2. The solubility of CaCO_{3} is 4.3 x 10^{-5} gm/100ml at a certain temperature. Calculate its solubility product at that temperature.

solution:

Solubility 4.3 x 10^{-5} gm/100ml means 100 ml of solution contains 4.3 x 10^{-5} gm of CaCO_{3}.

`\begin{align*}Molarity &= \frac{W}{V}\times \frac{1000}{mol.\ wt.}\\ &= \frac{4.3\times 10^{-5}\times 1000}{100\times 100}=4.3\times10^{-6}M\\ CaCO_{3} &\rightleftharpoons\ Ca^{++} +\ CO_{3}^{--}\\ \left [ Ca^{++} \right ]&= 4.3\times 10^{-6}M\\ \left [ CO_{3}^{--} \right ]&= 4.3\times 10^{-6}M\\ K_{sp}&= \left [ Ca^{++} \right ]\left [ CO_{3}^{--} \right ]\\ &= 4.3\times 10^{-6}\times 4.3\times 10^{-6}\\ &= 1.89\times 10^{-11} \end{align*}`

3. The solubility product of CaF_{2} is 3.9 x 10^{-10} at a certain temperature. Calculate its solubility in 0.01 NaF solution.

solution:

NaF ⇌ Na^{+} + F^{–} For 0.01M NaF, [F^{–}] =0.01M

Again, CaF_{2} ⇌ Ca^{++} + 2F^{–}

Let solubility of CaF_{2} be x mol/lit.

So, [Ca^{++}] = x & [F^{–}] = 2x

`\begin{align*}K_{sp}&=[Ca^{++}][F^{-}]^{2}\\ or,\ 3.7\times 10^{-10}&=[x]\ [2x + 0.01]^{2}\\ or,\ 3.7\times 10^{-10}&=[x]\ [0.01]^{2}\\ \because 2x\ is\ very\ &small\ compared\ to\ 0.01.\\ \therefore x &= 3.9\times 10^{-6}\ mol/lit. \end{align*}`

4. What is the minimum volume of water required to dissolve 1gm of CaSO_{4} at 298K? (K_{sp} for CuSO_{4} is 9.1 x 10^{-6})

solution:

CaSO_{4}(s) ⇌ Ca^{++}(s) + SO_{4}^{—}(s)

K_{sp} = [Ca^{++}][SO4^{—}] = s.s = s^{2}

so, s = 3 x 10^{-3} M

gm/lit = Molarity x Mol.wt. = 3 x 10^{-3} x 136 = 0.408 gm/lt

0.408 gm of CaSO_{4} dissolved in 1000 ml water

1 gm of CaSO_{4} dissolved in 2.45 x 10^{3} ml water.

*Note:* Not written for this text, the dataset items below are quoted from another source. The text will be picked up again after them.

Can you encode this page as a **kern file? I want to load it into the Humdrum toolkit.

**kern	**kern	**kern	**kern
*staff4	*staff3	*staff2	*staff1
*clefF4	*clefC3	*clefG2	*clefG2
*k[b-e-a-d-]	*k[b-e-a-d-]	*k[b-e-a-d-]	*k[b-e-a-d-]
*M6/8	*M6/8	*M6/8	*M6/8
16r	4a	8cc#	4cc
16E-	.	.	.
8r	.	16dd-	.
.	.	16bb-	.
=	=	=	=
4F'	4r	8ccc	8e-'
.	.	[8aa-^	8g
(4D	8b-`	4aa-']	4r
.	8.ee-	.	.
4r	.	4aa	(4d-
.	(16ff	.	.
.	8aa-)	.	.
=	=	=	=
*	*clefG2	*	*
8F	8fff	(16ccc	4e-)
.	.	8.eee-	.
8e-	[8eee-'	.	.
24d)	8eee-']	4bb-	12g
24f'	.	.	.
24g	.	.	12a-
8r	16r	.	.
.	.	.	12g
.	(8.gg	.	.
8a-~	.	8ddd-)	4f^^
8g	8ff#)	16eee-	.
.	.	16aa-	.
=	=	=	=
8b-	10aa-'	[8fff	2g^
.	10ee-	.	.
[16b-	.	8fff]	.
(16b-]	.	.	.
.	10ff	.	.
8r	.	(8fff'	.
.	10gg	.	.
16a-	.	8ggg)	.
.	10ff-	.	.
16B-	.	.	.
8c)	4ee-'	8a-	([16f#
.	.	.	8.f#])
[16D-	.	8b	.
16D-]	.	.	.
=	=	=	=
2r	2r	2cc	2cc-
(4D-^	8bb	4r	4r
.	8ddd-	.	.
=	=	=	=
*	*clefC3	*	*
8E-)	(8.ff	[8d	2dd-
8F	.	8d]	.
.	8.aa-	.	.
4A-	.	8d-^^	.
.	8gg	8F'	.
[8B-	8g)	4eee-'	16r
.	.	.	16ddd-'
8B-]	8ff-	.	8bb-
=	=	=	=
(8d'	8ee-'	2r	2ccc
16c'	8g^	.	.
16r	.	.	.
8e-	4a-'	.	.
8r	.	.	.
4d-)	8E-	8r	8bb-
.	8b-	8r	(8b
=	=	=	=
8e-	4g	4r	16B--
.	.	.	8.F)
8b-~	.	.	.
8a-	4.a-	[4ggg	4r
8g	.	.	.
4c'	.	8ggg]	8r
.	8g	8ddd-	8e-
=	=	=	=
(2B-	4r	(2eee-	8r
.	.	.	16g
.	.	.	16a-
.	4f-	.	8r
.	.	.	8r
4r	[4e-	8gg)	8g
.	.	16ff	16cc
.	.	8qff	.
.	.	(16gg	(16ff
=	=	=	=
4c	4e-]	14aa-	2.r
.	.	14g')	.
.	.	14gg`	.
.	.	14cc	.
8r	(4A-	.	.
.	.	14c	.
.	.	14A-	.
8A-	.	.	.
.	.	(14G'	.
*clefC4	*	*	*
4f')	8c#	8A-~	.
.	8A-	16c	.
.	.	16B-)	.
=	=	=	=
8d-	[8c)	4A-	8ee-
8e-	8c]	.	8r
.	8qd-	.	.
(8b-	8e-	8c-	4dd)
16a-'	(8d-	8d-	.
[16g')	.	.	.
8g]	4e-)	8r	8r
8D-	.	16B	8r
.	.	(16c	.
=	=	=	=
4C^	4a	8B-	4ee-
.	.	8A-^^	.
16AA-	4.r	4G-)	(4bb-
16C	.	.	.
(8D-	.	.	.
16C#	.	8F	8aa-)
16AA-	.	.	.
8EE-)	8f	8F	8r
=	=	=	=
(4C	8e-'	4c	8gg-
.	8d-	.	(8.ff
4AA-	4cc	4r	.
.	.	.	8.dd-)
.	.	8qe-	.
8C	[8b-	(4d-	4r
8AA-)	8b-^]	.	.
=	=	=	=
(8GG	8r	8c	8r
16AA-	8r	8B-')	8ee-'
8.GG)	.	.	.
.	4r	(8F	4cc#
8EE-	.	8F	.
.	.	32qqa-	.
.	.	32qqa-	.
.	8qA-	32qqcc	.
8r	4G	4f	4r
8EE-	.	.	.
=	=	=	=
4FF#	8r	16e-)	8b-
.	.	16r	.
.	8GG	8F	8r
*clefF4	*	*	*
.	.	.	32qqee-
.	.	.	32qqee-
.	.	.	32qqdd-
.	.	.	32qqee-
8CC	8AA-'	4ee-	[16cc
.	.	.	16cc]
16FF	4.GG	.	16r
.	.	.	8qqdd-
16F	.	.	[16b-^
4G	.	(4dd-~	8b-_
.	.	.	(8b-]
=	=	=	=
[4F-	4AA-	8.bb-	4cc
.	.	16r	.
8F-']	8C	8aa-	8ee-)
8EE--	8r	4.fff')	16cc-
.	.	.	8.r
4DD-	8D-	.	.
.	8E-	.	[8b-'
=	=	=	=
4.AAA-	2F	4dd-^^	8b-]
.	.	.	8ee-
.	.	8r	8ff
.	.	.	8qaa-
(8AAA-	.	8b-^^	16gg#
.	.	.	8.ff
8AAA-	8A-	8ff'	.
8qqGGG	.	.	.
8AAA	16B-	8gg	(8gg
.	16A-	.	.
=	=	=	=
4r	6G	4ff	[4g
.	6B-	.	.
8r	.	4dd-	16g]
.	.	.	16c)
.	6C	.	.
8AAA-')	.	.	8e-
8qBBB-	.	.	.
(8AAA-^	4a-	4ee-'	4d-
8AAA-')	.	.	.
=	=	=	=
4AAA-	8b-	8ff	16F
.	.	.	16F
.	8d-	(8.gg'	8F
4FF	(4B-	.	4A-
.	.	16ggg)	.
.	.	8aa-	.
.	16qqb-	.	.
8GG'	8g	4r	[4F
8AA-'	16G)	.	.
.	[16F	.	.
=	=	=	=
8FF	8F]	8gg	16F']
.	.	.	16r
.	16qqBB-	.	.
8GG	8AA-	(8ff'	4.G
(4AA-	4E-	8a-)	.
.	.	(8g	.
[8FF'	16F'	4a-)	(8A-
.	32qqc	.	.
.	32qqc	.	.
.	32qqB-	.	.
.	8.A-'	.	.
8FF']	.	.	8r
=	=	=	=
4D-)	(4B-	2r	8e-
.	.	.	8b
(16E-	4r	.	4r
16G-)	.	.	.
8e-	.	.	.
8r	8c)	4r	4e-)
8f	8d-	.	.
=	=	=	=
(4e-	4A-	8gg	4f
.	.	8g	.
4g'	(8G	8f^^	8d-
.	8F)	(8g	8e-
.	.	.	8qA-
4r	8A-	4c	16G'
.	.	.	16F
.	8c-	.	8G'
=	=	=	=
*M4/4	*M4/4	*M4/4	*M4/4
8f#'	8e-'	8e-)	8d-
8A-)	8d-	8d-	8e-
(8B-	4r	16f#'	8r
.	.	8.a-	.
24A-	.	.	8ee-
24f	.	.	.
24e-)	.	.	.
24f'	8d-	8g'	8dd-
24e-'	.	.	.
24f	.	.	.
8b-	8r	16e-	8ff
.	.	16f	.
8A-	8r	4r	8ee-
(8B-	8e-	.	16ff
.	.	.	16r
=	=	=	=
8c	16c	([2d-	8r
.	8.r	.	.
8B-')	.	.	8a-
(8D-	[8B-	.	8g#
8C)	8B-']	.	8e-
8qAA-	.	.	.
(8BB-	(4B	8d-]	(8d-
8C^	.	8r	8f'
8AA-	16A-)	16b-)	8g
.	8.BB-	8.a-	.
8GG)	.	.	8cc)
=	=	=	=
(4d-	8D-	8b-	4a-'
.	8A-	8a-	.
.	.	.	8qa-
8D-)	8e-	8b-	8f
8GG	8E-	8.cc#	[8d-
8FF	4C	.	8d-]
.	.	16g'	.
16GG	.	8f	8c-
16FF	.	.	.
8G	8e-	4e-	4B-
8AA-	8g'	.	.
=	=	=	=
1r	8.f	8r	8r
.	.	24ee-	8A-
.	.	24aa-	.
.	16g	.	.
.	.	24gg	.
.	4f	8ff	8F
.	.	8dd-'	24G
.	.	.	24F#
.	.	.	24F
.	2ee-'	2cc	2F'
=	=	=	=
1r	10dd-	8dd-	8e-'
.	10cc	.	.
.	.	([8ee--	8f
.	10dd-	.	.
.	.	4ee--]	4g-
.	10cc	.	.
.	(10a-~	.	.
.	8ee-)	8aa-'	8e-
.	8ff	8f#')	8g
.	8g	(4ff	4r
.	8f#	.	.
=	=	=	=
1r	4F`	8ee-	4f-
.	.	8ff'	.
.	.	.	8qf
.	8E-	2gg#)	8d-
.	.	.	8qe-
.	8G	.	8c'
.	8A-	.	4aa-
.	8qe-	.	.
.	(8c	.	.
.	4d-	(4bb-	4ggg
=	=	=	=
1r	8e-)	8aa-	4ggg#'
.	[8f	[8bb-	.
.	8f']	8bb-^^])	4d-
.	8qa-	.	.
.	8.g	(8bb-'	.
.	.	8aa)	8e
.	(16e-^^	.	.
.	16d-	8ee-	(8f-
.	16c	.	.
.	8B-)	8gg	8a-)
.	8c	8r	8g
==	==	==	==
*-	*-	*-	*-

5. If the volume of 25 cm^{3} of 0.05M Ba(NO_{3})_{2} are mixed with 25 cm^{3} of 0.02M NaF. Will any BaF_{2} precipitate? (K_{sp} of BaF_{2} at 298 K = 1.7 x 10^{-6})

solution:

[Ba^{++}] after mixing = 0.05 x (25/50) = 2.5 x 10^{-2}M

[F^{–}] after mixing = 0.02 x (25/50 ) = 1.0 x 10^{-2}M

BaF_{2} ⇌ Ba^{++} + 2F^{–}

Ionic product = [Ba^{++}][F^{–}]^{2} = [2.5 x 10^{-2}][2 x 1.0 x 10^{-2}]^{2} = 1.0 x 10^{-5}

Solubility product = 1.7 x 10^{-6}

Since the ionic product is more than the solubility product, precipitation will occur.